- **ENUNCIADO 1**:
Liste os procedimentos metodológicos que o trecho selecionado atribui à pesquisa.

A pesquisa teve como objetivo principal analisar em que medida a luta política travada pelos trabalhadores e trabalhadoras camponeses desenvolve consciência de classe, auto-organização e experiência na organização política na perspectiva da emancipação humana, autogestão e do poder popular. A partir deste objetivo, levantamos diversas indagações, tais como: de que forma tais experiências tentam romper com a conhecida cisão entre concepção e execução do trabalho? Como a auto-organização dos trabalhadores e trabalhadoras se relaciona a um projeto alternativo ao capitalismo? As experiências apontam para algo além do conhecido desenvolvimentismo?
Questionamos também quais são os aspectos e elementos que evidenciam que as experiências de produção ecológicas dos assentamentos do MST e das comunas agrárias bolivarianas, inseridas na proposta do Socialismo do século XXI, têm sido aquilo que se contrapõe: oposição aos modelos produtivos do agronegócio e do rentismo? Mas o que há em comum entre Brasil e Venezuela? Porque a escolha da Venezuela, se essa não se trata de um país tipicamente agrário? Quais paralelos comparativos seriam possíveis entre Assentamentos e Comunas?
O critério que nos levou a escolha dessas experiências foram algumas razões: a primeira dá-se pela expressão do que a experiência do MST e os Conselhos Comunais Venezuelanos vêm representando nos últimos anos e a segunda porque ambas as experiências populares partem de concepções chave desta investigação, quais sejam: a soberania alimentar, cooperação, a autodeterminação dos povos e o poder popular.
A metodologia da pesquisa consistiu na perspectiva teórica do Materialismo Histórico Dialético (TRIVIÑOS, 1987; KOSIK, 2011), no campo da pesquisa qualitativa em educação (LÜDKE, 1986), delimitando-se um estudo comparado (FRANCO, 1992; 2002; 2009). Os procedimentos metodológicos envolveram revisão de literatura, análise documental, levantamento de dados primários e secundários, fase exploratória e trabalho de campo. O trabalho de campo foi realizado nos assentamentos: Capela e Filhos de Sepé, na Região Metropolitana de Porto Alegre/RS e nas Comunas Socialistas: El Maizal e Che Guevara localizados nos municípios de Simón Planas e Caracciolo Parra Olmiedo.

- **DADOS A USAR**:
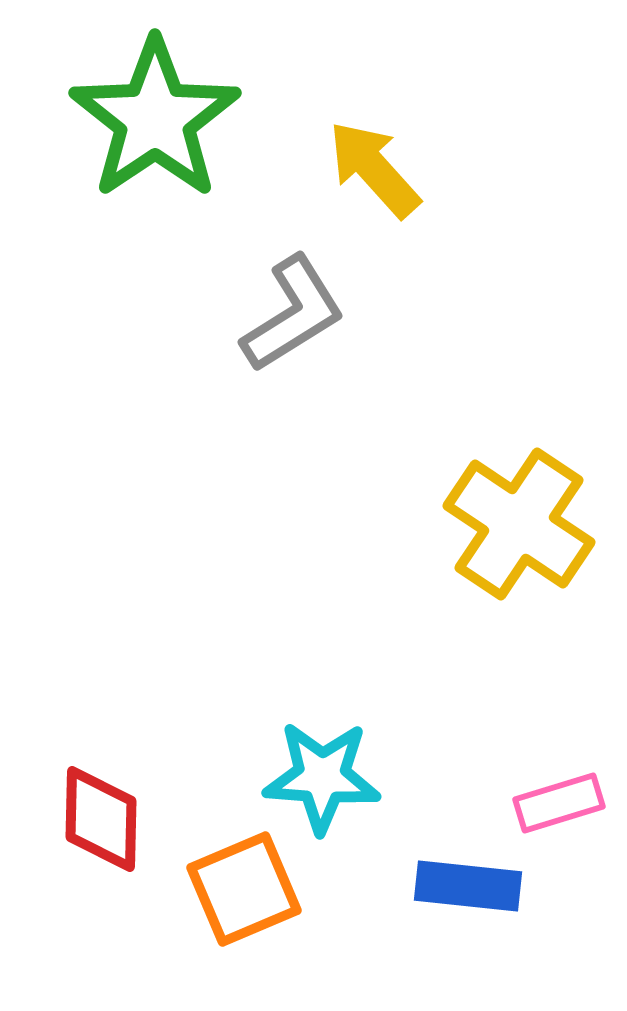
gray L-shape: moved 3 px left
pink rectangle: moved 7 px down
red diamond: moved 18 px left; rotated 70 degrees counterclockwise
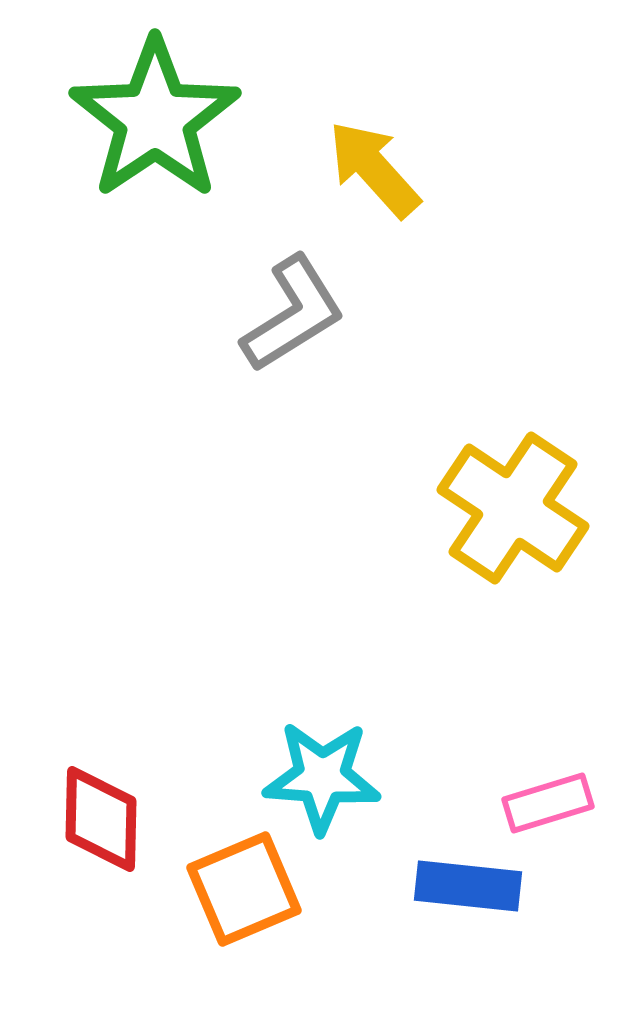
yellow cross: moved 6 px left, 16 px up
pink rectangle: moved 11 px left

- **ENUNCIADO 2**:
Apresente todas as linhas do Bloco 1 dos dados como lista numerada, deixando de fora as imagens e as linhas em branco.

- **RESULTADO 1**:
- revisão de literatura
- análise documental
- levantamento de dados primários e secundários
- fase exploratória
- trabalho de campo

- **RESULTADO 2**:
1. gray L-shape: moved 3 px left
2. pink rectangle: moved 7 px down
3. red diamond: moved 18 px left; rotated 70 degrees counterclockwise
4. yellow cross: moved 6 px left, 16 px up
5. pink rectangle: moved 11 px left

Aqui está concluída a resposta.